Appuntamento domenica 6 luglio, a partire dalle 19,30.

Insieme alla gara competitiva si svolgerà anche una passeggiata solidale di 4km, a cura dell’associazione donatori di sangue Fidas.

«L’intero ricavato di questa camminata sarà devoluto in beneficenza», dichiara il presidente dell’ asd podistica, Francesco Caputo, «crediamo che lo sport debba anche essere uno strumento di solidarietà e vicinanza concreta. La nostra associazione è anche amicizia, divertimento, armonia: questo è lo spirito che ci unisce e guida in tutte le manifestazioni che organizziamo, a cui partecipiamo con entusiasmo e dedizione».

Ritrovo per la partenza in piazza Garibaldi; il percorso di 9 km si snoderà tra le strade principali di Tuglie e comprenderà alcune arterie che collegano la collina di Montegrappa, particolarmente suggestive all’ora del tramonto per il panorama di cui si potrà godere.

«La nchiana scindi non è solo una gara, è anche la celebrazione della forza, della resilienza e dell’amore per lo sport», afferma Chiara Boellis, assessora allo sport di Tuglie, «ogni passo fatto sarà una testimonianza dell’impegno, della preparazione e della capacità di superare i propri limiti».

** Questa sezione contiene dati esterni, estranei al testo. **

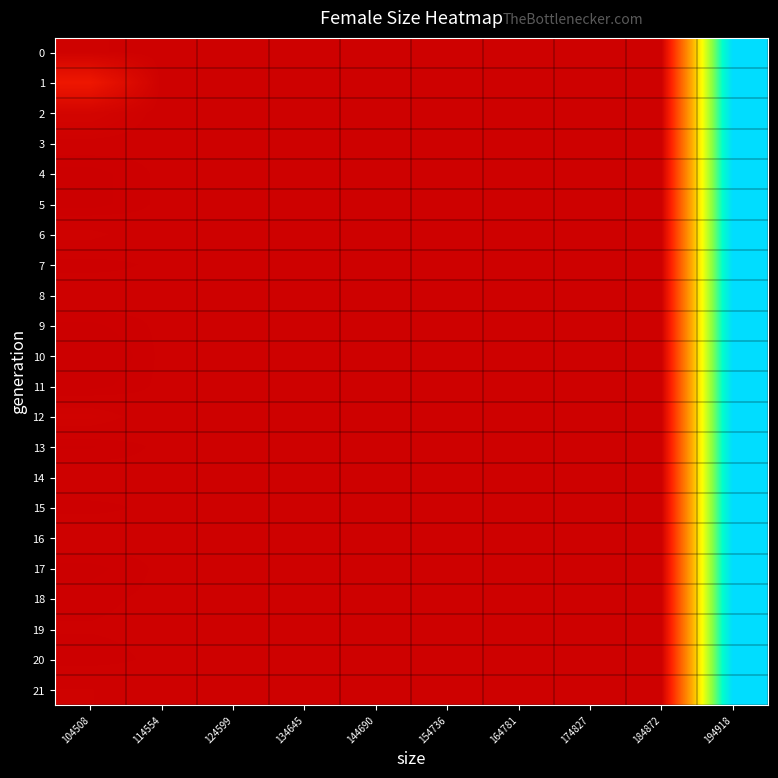

Reading left to right, extract all data points from this chart.

0: 104508=50225.8	114554=50000.0	124599=50000.0	134645=50000.0	144690=50000.0	154736=50000.0	164781=50000.0	174827=50000.0	184872=50000.0	194918=99984.0
1: 104508=54577.0	114554=50000.0	124599=50000.0	134645=50000.0	144690=50000.0	154736=50000.0	164781=50000.0	174827=50000.0	184872=50000.0	194918=99984.0
2: 104508=50778.0	114554=50000.0	124599=50000.0	134645=50000.0	144690=50000.0	154736=50000.0	164781=50000.0	174827=50000.0	184872=50000.0	194918=99984.0
3: 104508=50072.0	114554=50000.0	124599=50000.0	134645=50000.0	144690=50000.0	154736=50000.0	164781=50000.0	174827=50000.0	184872=50000.0	194918=99984.0
4: 104508=49812.0	114554=50000.0	124599=50000.0	134645=50000.0	144690=50000.0	154736=50000.0	164781=50000.0	174827=50000.0	184872=50000.0	194918=99984.0
5: 104508=49810.0	114554=50000.0	124599=50000.0	134645=50000.0	144690=50000.0	154736=50000.0	164781=50000.0	174827=50000.0	184872=50000.0	194918=99984.0
6: 104508=50223.0	114554=50000.0	124599=50000.0	134645=50000.0	144690=50000.0	154736=50000.0	164781=50000.0	174827=50000.0	184872=50000.0	194918=99984.0
7: 104508=49906.0	114554=50000.0	124599=50000.0	134645=50000.0	144690=50000.0	154736=50000.0	164781=50000.0	174827=50000.0	184872=50000.0	194918=99984.0
8: 104508=50129.0	114554=50000.0	124599=50000.0	134645=50000.0	144690=50000.0	154736=50000.0	164781=50000.0	174827=50000.0	184872=50000.0	194918=99984.0
9: 104508=49837.0	114554=50000.0	124599=50000.0	134645=50000.0	144690=50000.0	154736=50000.0	164781=50000.0	174827=50000.0	184872=50000.0	194918=99984.0
10: 104508=49674.0	114554=50000.0	124599=50000.0	134645=50000.0	144690=50000.0	154736=50000.0	164781=50000.0	174827=50000.0	184872=50000.0	194918=99984.0
11: 104508=49815.0	114554=50000.0	124599=50000.0	134645=50000.0	144690=50000.0	154736=50000.0	164781=50000.0	174827=50000.0	184872=50000.0	194918=99984.0
12: 104508=50302.0	114554=50000.0	124599=50000.0	134645=50000.0	144690=50000.0	154736=50000.0	164781=50000.0	174827=50000.0	184872=50000.0	194918=99984.0
13: 104508=49857.0	114554=50000.0	124599=50000.0	134645=50000.0	144690=50000.0	154736=50000.0	164781=50000.0	174827=50000.0	184872=50000.0	194918=99984.0
14: 104508=50093.0	114554=50000.0	124599=50000.0	134645=50000.0	144690=50000.0	154736=50000.0	164781=50000.0	174827=50000.0	184872=50000.0	194918=99984.0
15: 104508=49931.0	114554=50000.0	124599=50000.0	134645=50000.0	144690=50000.0	154736=50000.0	164781=50000.0	174827=50000.0	184872=50000.0	194918=99984.0
16: 104508=50099.0	114554=50000.0	124599=50000.0	134645=50000.0	144690=50000.0	154736=50000.0	164781=50000.0	174827=50000.0	184872=50000.0	194918=99984.0
17: 104508=49824.0	114554=50000.0	124599=50000.0	134645=50000.0	144690=50000.0	154736=50000.0	164781=50000.0	174827=50000.0	184872=50000.0	194918=99984.0
18: 104508=49938.0	114554=50000.0	124599=50000.0	134645=50000.0	144690=50000.0	154736=50000.0	164781=50000.0	174827=50000.0	184872=50000.0	194918=99984.0
19: 104508=49979.0	114554=50000.0	124599=50000.0	134645=50000.0	144690=50000.0	154736=50000.0	164781=50000.0	174827=50000.0	184872=50000.0	194918=99984.0
20: 104508=49912.0	114554=50000.0	124599=50000.0	134645=50000.0	144690=50000.0	154736=50000.0	164781=50000.0	174827=50000.0	184872=50000.0	194918=99984.0
21: 104508=50173.0	114554=50000.0	124599=50000.0	134645=50000.0	144690=50000.0	154736=50000.0	164781=50000.0	174827=50000.0	184872=50000.0	194918=99984.0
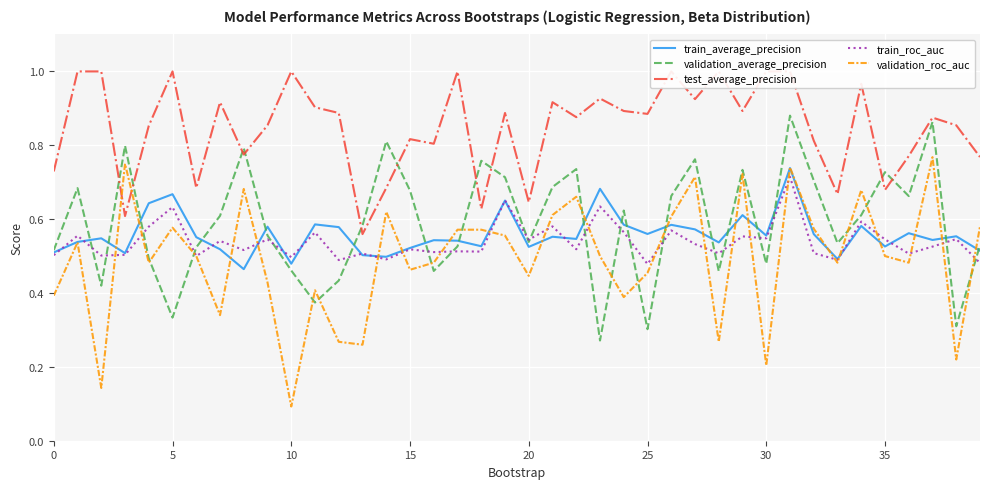

Rank the series at 23 from highest to lowest value.

test_average_precision, train_average_precision, train_roc_auc, validation_roc_auc, validation_average_precision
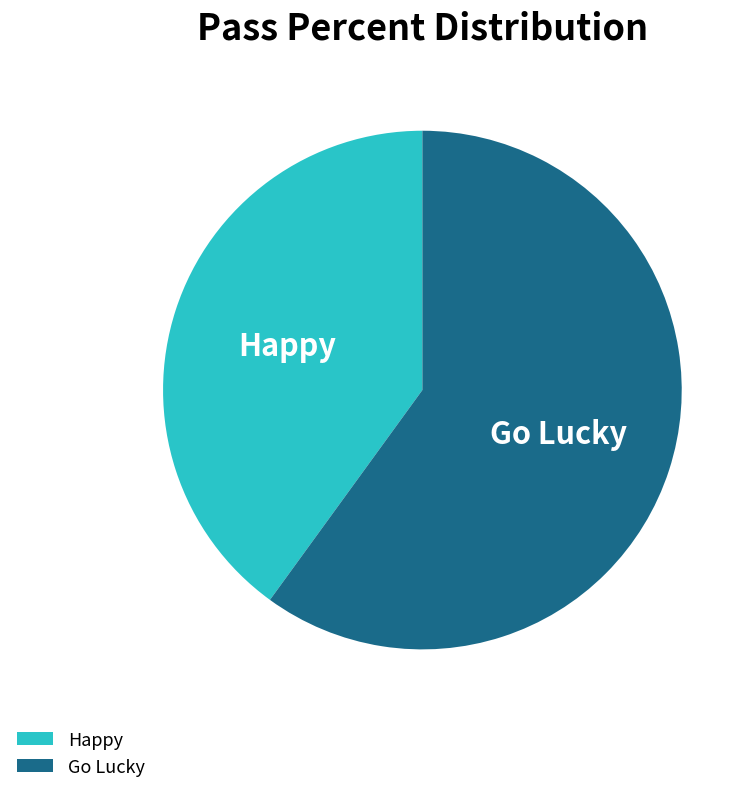

How many slices are in this pie chart?

2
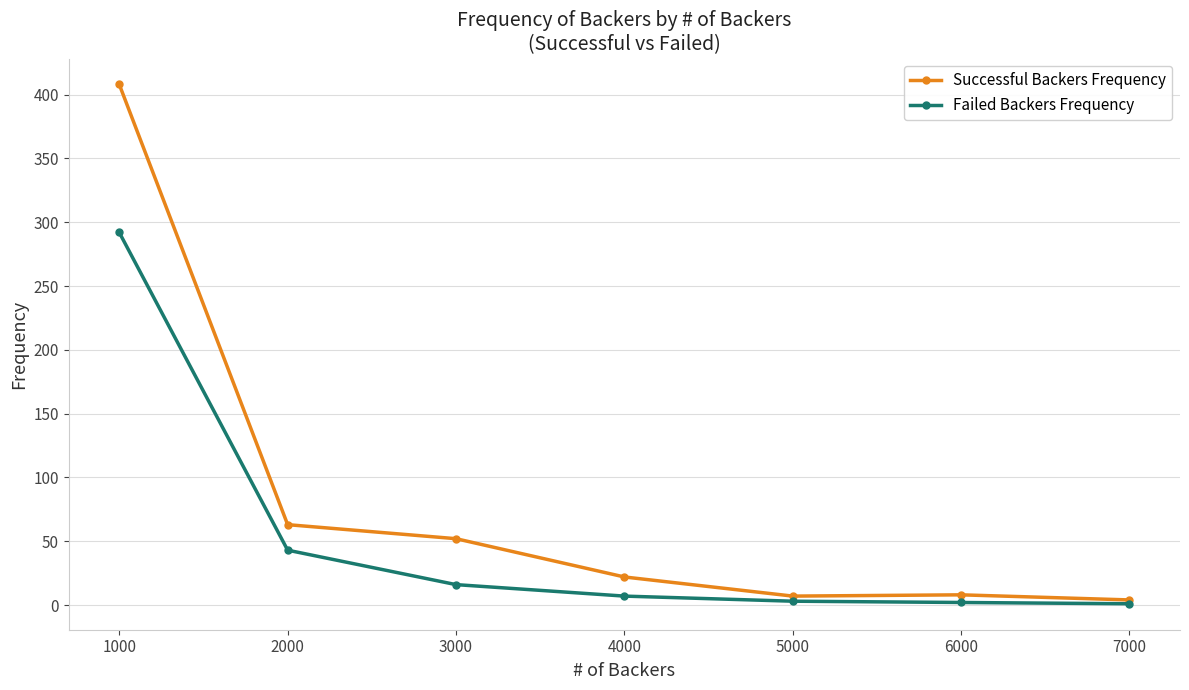

Which series has the widest spread of values?

Successful Backers Frequency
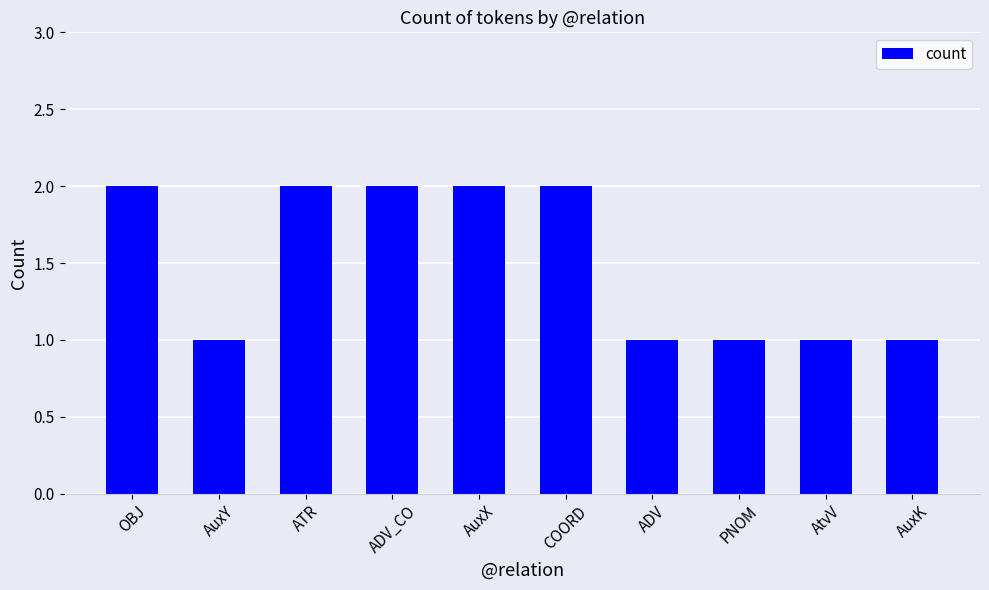

Reading left to right, extract all data points from this chart.

OBJ=2	AuxY=1	ATR=2	ADV_CO=2	AuxX=2	COORD=2	ADV=1	PNOM=1	AtvV=1	AuxK=1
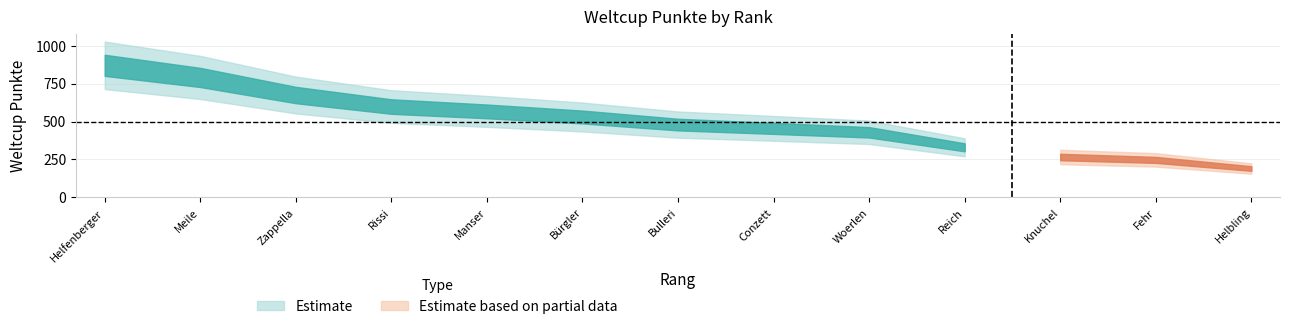

What is the ratio of the value at 8 to the value at 6?

0.9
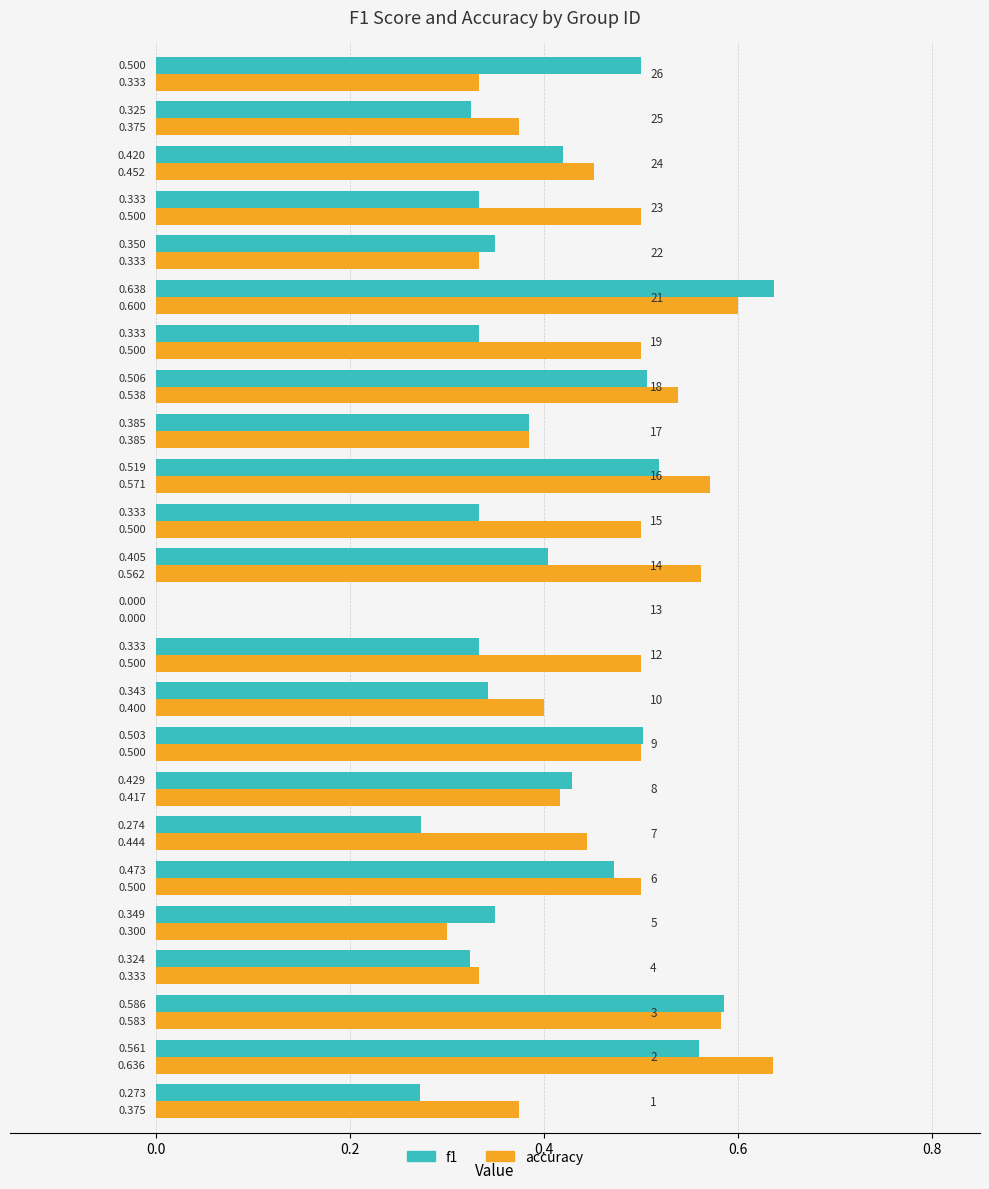

How many data points in f1 are above 0?

23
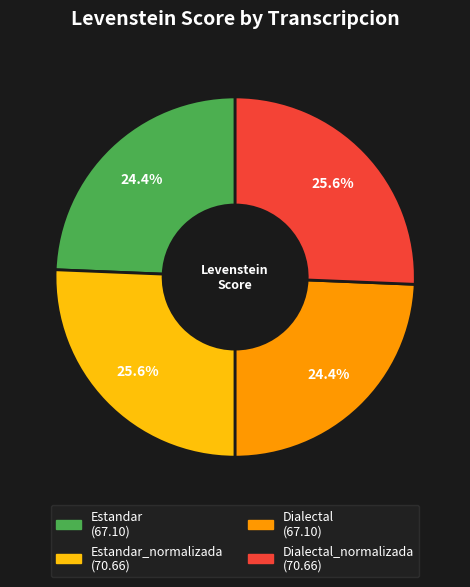

Is there a majority slice in this chart?

No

Al termine del percorso saranno premiati: il primo atleta giunto al traguardo maschile e femminile, i primi cinque atleti di tutte le categorie FIDAL previste M/F) per le categorie allievi, juniores e promesse: unico gruppo), gli atleti che raggiungeranno il traguardo nelle posizioni: 50ª, 100ª, 150ª, e così via, fino alla fine della classifica e le prime tre società con il maggior numero di arrivati, sia maschili che femminili.